Poi ho cominciato ad appassionarmi a western e  fantascienza, e giù a piangere di gioia nel vedere la nuova frontiera salvata dai soldati blu contro gli infidi pellerossa, o la terra salvata dai marines contro i subdoli marziani. Poca roba, eh: pellerossa e marziani al Coronavirus gli fanno una pippa, si sa. Ma poi, in effetti, la salvezza arrivava spesso proprio da scienziati che a volte, addirittura, si immolavano per l’umanità. Tu perdevi qualche scienziato, ma ti veniva risparmiata la vita. Da metterci la firma, anche adesso.

Comunque, lo confesso, ho pianto allora, di infantile entusiasmo, e piango ora, di matura gratitudine, nell’apprendere che la “Scienza” ci salverà. Però, però. Però confesso anche un dubbio malandrino: esaurite le lacrime, mi ha colto una virale inquietudine e un diavoletto ha suggerito il nome di un bel po’ di scienziati i quali, fossero vivi, avrebbero avuto di che obbiettare sulla scienza che ci salverà, eccetera eccetera. Parlo degli innumerevoli dottor Stranamore responsabili di milioni di “scientifiche” nefandezze.

Tipo, così a caso, il creatore del Talidomide, gli ideatori della bomba atomica, i brevettatori di apparecchi  con radiazioni ionizzanti, l’inventore della dinamite; il quale ultimo si chiamava Alfred Nobel e –  giusto per farsi perdonare la propria letale trovata –  istituì il Premio che porta il suo nome. Tutti costoro erano scienziati, anzi grandissimi scienziati. E ciascuno di essi ha dato il suo piccolo o grande contributo a guerre, omicidi, malattie, devastazioni, mutilazioni e quant’altro di peggio possa venirvi in mente. Significa che la scienza è cattiva? Giammai. Ma significa, senz’altro, che “Scienza” non fa rima con “Bene”, e tantomeno con “Salvezza”.

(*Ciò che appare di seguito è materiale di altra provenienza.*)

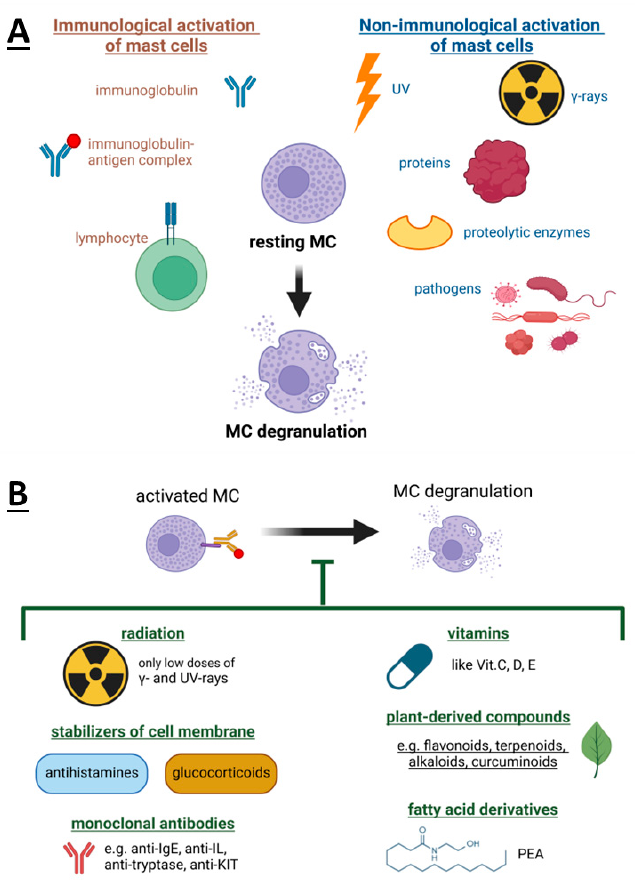
Figure 2. Mast cell degranulation can be stimulated by non-immunological and immunological factors ( A ), but this process can be also inhibited by various groups of compounds and factors ( B ). Figure created with BioRender.com.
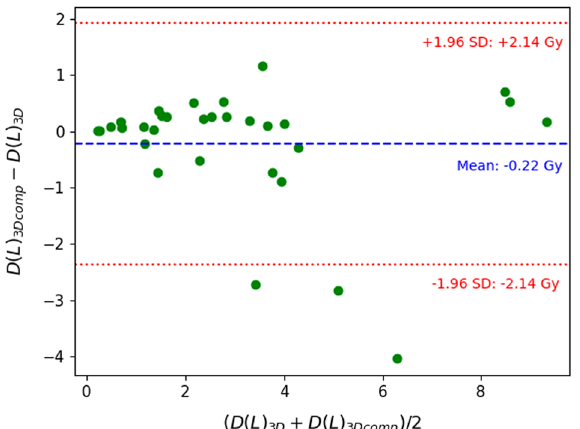
Fig. 3 Bland–Altman plot of the lung dose (Gy) between 3D and 3Dcomp reconstructions for each patient. D(L) 3D and D(L) 3Dcomp correspond to the lung dose estimated from the 3D and 3Dcomp reconstructions, respectively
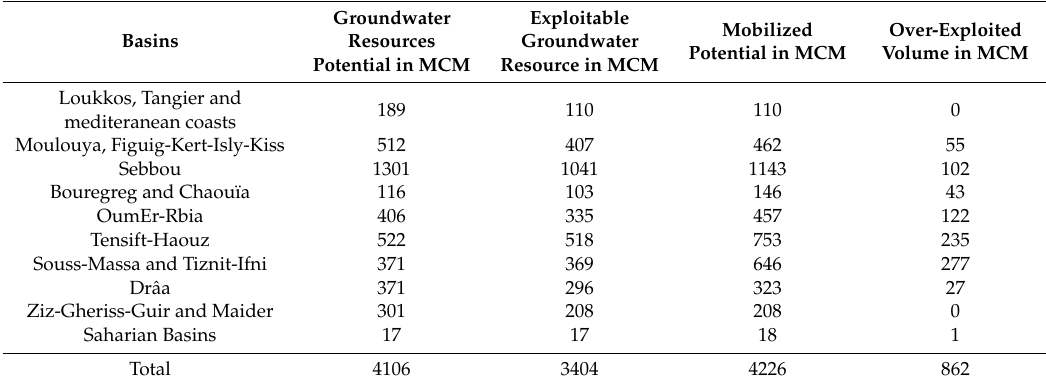
Table 1. Distribution of mobilized groundwater resource potential in di ff erent Moroccan basins (updated from [21]). See Figure 2a for basin locations.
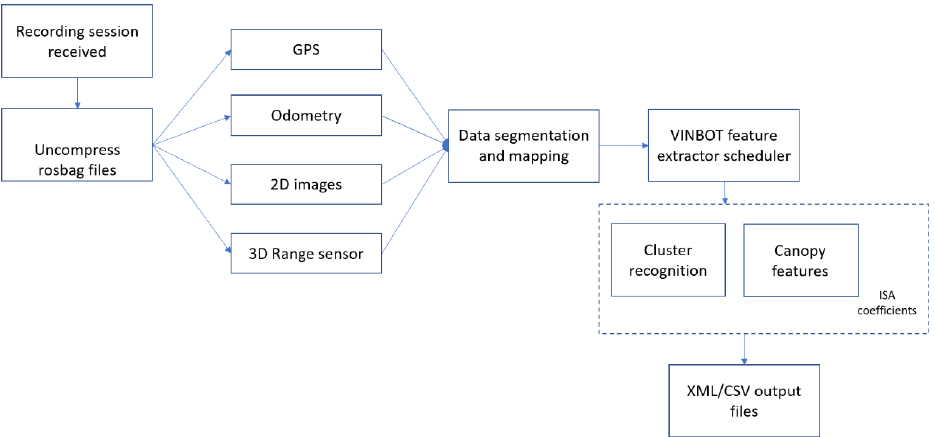
Figure 5. Sensors and components of the VINBOT Platform.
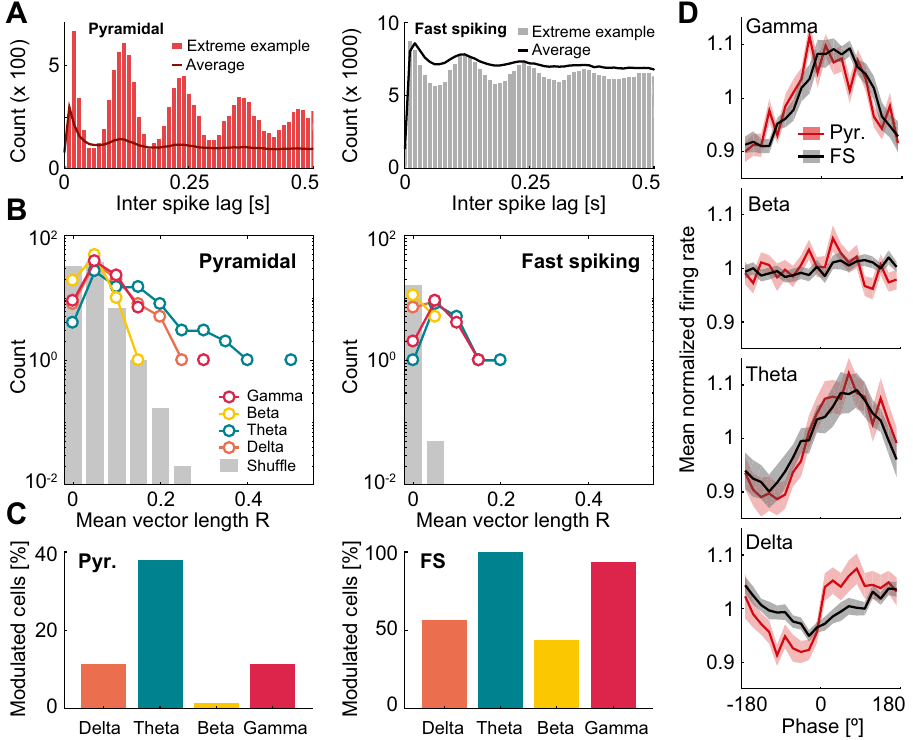
Figure 7. Frequency bands modulate the spiking activity of CA1 neurons. ( A ) Spike-lag histograms for the putative pyramidal (left) and fast spiking (right) cells with strongest theta modulation (bars) together with the population mean for each cell type (line). ( B ) Distribution of mean vector length R for putative pyramidal (left) and fast spiking (right) cells (frequency bands color coded). Grey bars: distribution of the pool of 100 shuffles in spike timestamps per cell. ( C ) Percentage of putative pyramidal (left) and fast spiking (right) cells with significant modulation for each frequency band (same color code). ( D ) Normalized firing rate as a function of oscillation phase for putative pyramidal (red) and fast spiking (black) cells for different frequency bands (from top to bottom: gamma, beta, theta, delta; mean ±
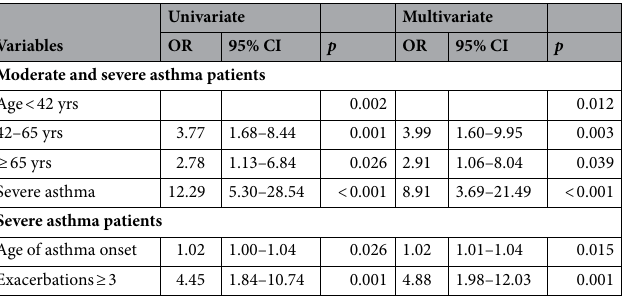
Table 4. Univariate and multivariate regression analysis of appearance of bronchiectasis in the study population. OR: odds ratio. CI: confidence interval. The multivariate model is the final model after stepwise removal of covariates.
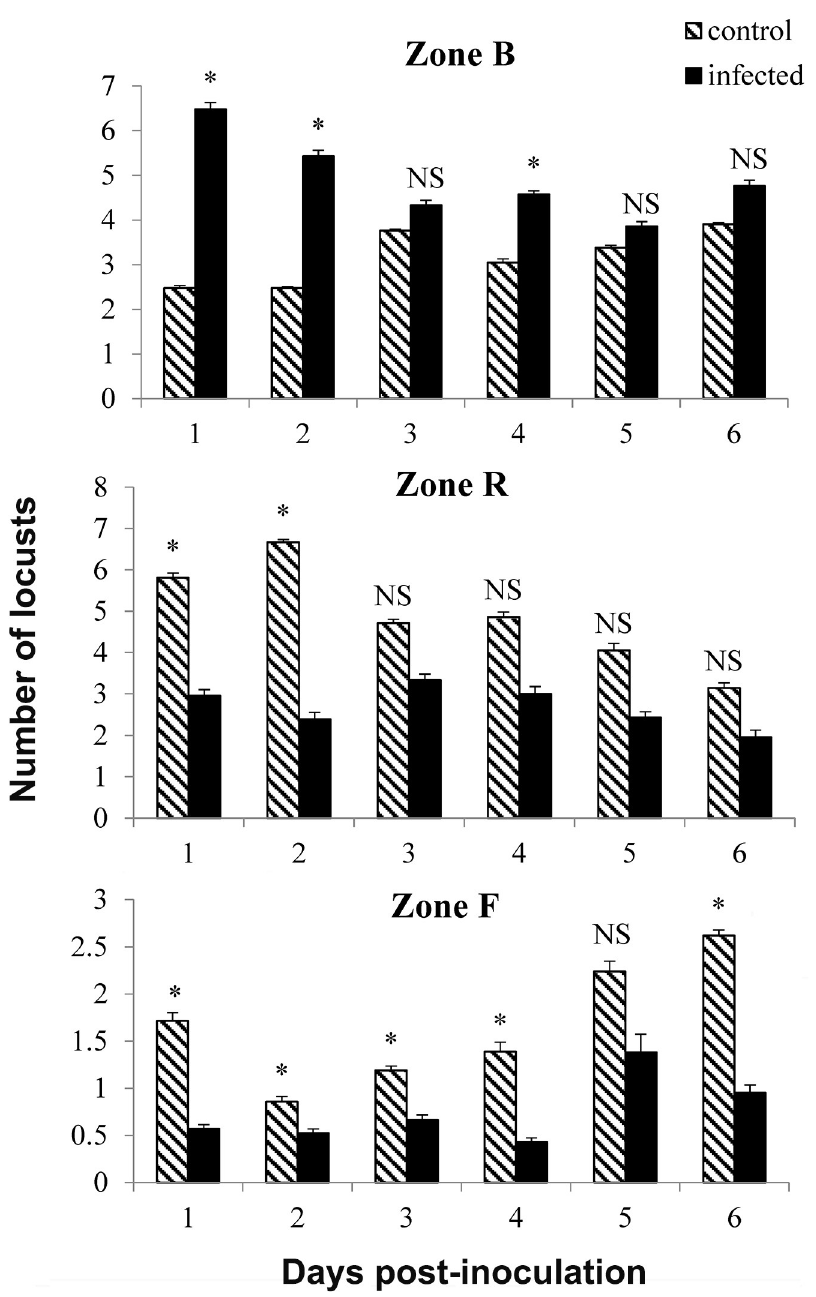
Fig 3. Distribution of infected and uninfected locusts in feeding, basking and resting zones. Distribution of control and inoculated Beauveria bassiana -infected Locusta migratoria manilensis (10 4 spores/5 th instar nymph) in zone F (feeding), zone B (basking) and zone R (resting). An asterisk denotes a significant difference between infected and non-infected insects ( P < 0.05), and NS indicates no significant difference. n = 10 locusts per treatment.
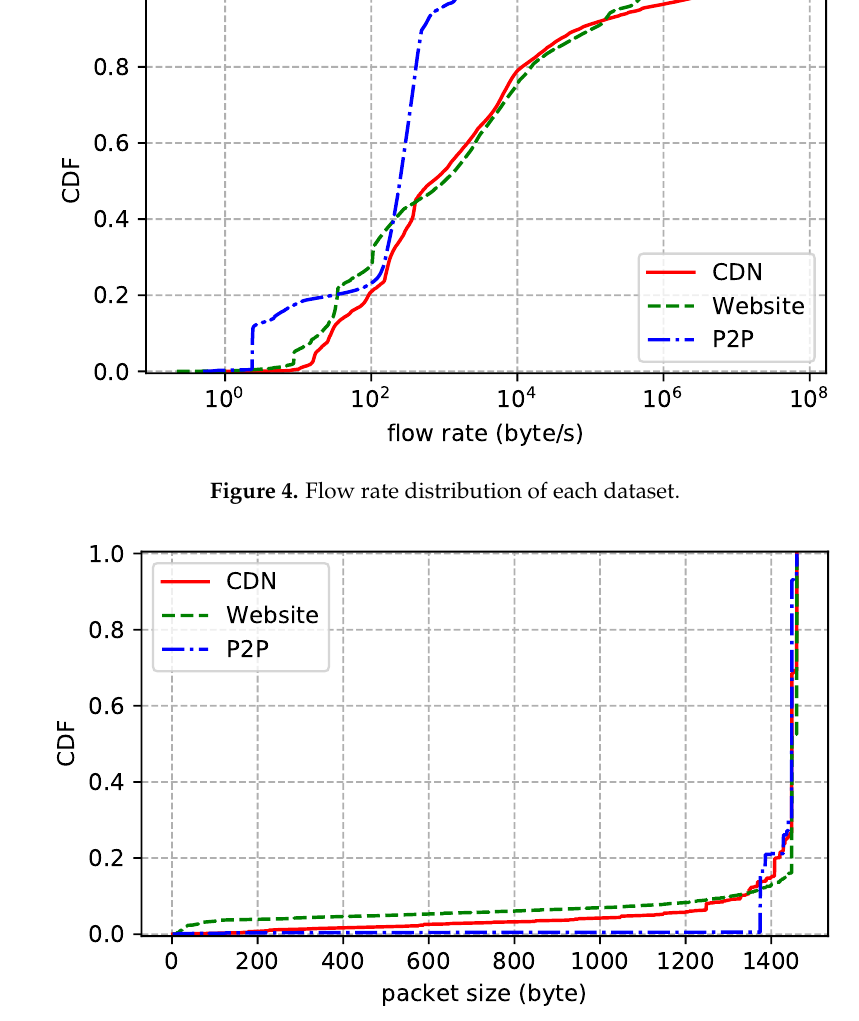
Figure 5. Packet size (payload) distribution of each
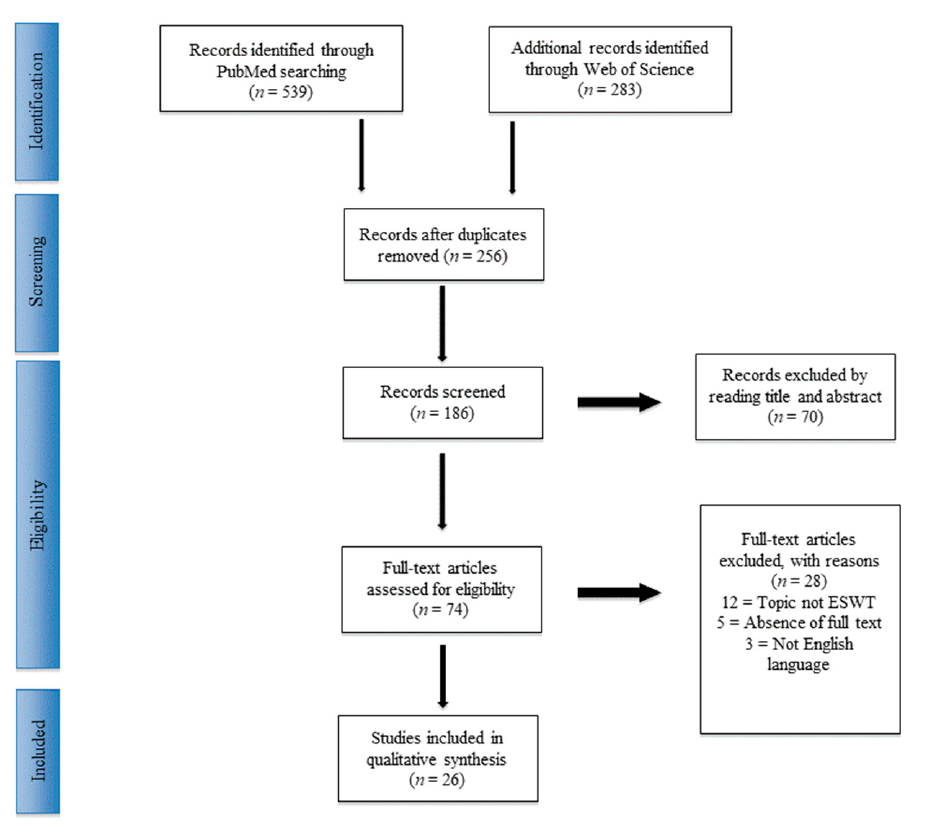
Figure 1. PRISMA (Preferred Reporting Items for Systematic Reviews and Meta-Analysis) flowchart of the systematic literature review .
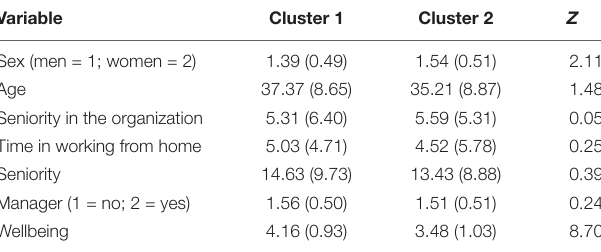
TABLE 3 | Test control variables between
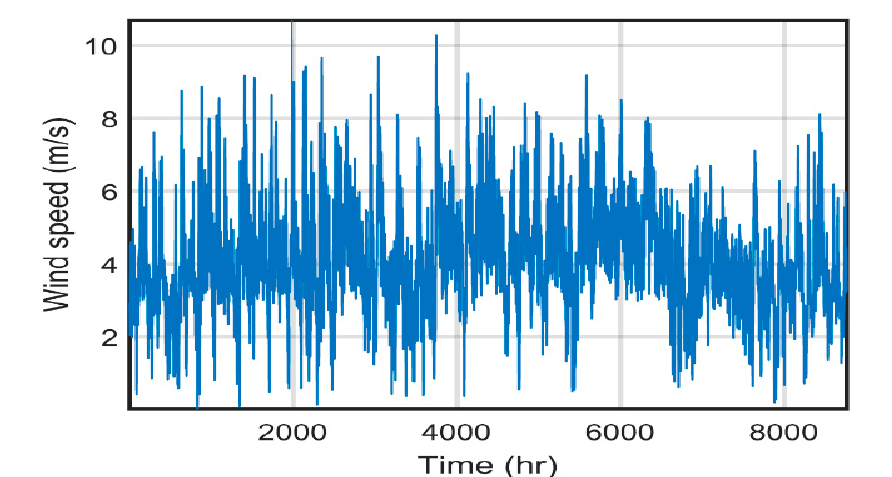
Figure 9. Atmospheric pressure variation in Aswan.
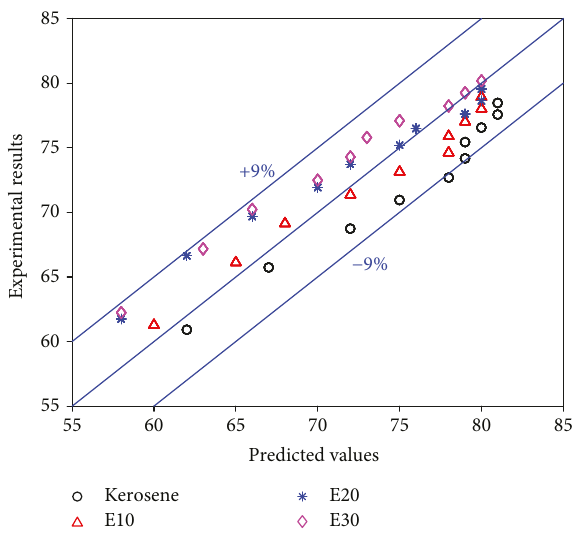
Figure 6: Variation of the discharge coe ffi cient of the pressure-swirl nozzle with injection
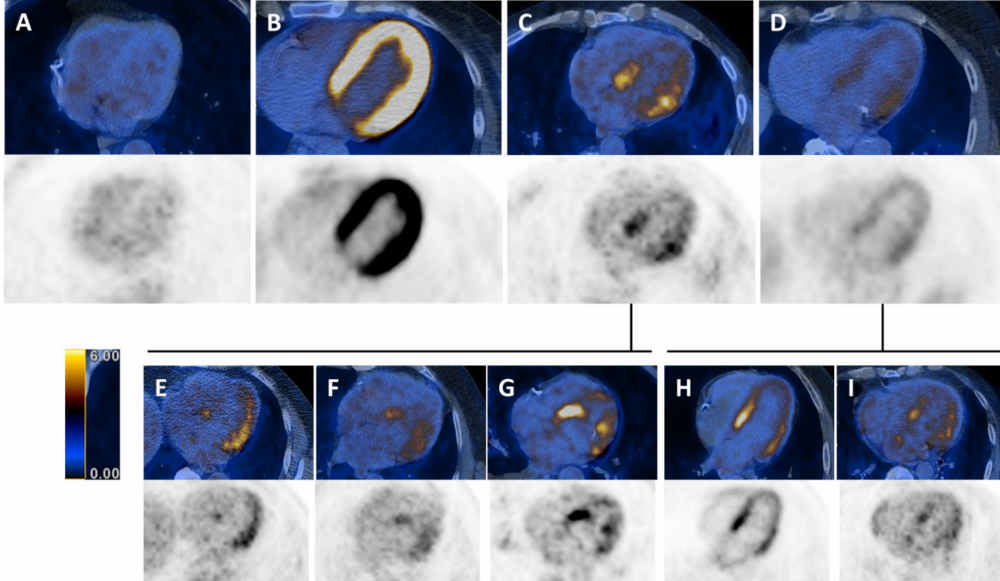
Figure 1. Classification of 18 F-fluorodeoxy-glucose ( 18 F-FDG) uptake patterns in the left ventricular wall. Positron emission tomography (PET) images superimposed on computed tomography (CT) images (colored) and PET images alone (black and white). ( A ) No myocardial 18 F-FDG uptake. ( B ) Di ff use myocardial 18 F-FDG uptake. ( C ) Focal myocardial 18 F-FDG uptake. ( D ) Focal on di ff use myocardial 18 F-FDG uptake. ( E ) Focal over half. ( F ) Focal spot. ( G ) Focal ring. ( H ) Focal on di ff use over half. ( I ) Focal on di ff use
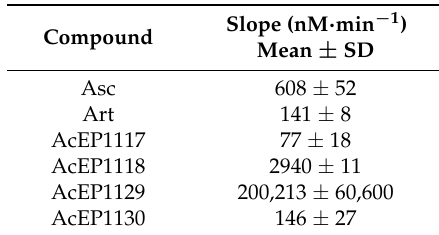
Table 2. Reaction of AcEPs and other EPs with Fe 2+ . The compounds (50 µM) were incubated with 250 µM FeSO 4 in the presence of 125 µM xylenol orange (XO) in a mixture of methanol/H 2 O (9:1 v / v ). The formation of the XO/Fe 3+ complex was monitored by measuring the OD at 560 nm vs. 650 nm over time. Data represent mean ± SD ( n = 3).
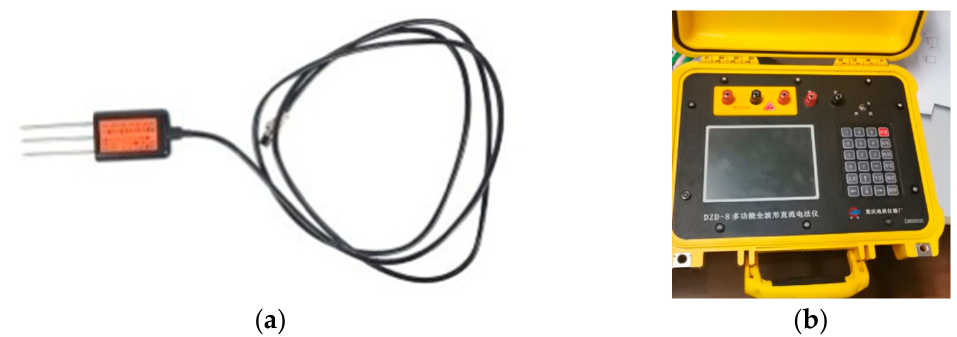
Figure 8. Monitoring instrument: ( a ) LD-EC soil moisture sensor, ( b ) DZD-8 multifunctional full- waveform DC electrostatic instrument. Table 2. Technical parameters of the soil moisture sensor.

Se dalla scienza può venirci qualche speranza di “salvarci” (qualunque cosa intendano gli attuali scienziati missionari della “salvezza” universale), dalla stessa scienza possono scaturire anche innumerevoli motivi di disperazione. Dobbiamo ribellarci a tutti i costi, e con ogni mezzo, all’equazione mediatica: Superscience = Superman. Per riuscirci, basterebbe rispolverare uno dei più grandi filosofi (epistemologi) di fine Novecento, Paul Feyerabend. Ma Feyerabend – molti nostri “scienziati” – pensano sia un centravanti del Manchester City.

In realtà, costui è l’autore di questo immortale epigramma che andrebbe scolpito, a lettere d’oro, sul frontespizio di tutti i secolari templi “scientisti”: “I moderni dottori “scientifici” sono come dittatori fascisti che impongono le loro idee di salute e di malattia con il pretesto di una terapia che, nella maggior parte dei casi, è un esercizio di futilità”. La morale, alla fine, è semplicissima: se la scienza ha la pretesa di salvarci, chi ci salverà dalla scienza e dagli scienziati? Solo la politica, la democrazia, il diritto e la morale. Tutte materie che, per troppi scienziati, valgono quanto l’ora di ginnastica o di religione. Ma forse hanno ragione loro: non sono abbastanza “scientifiche”.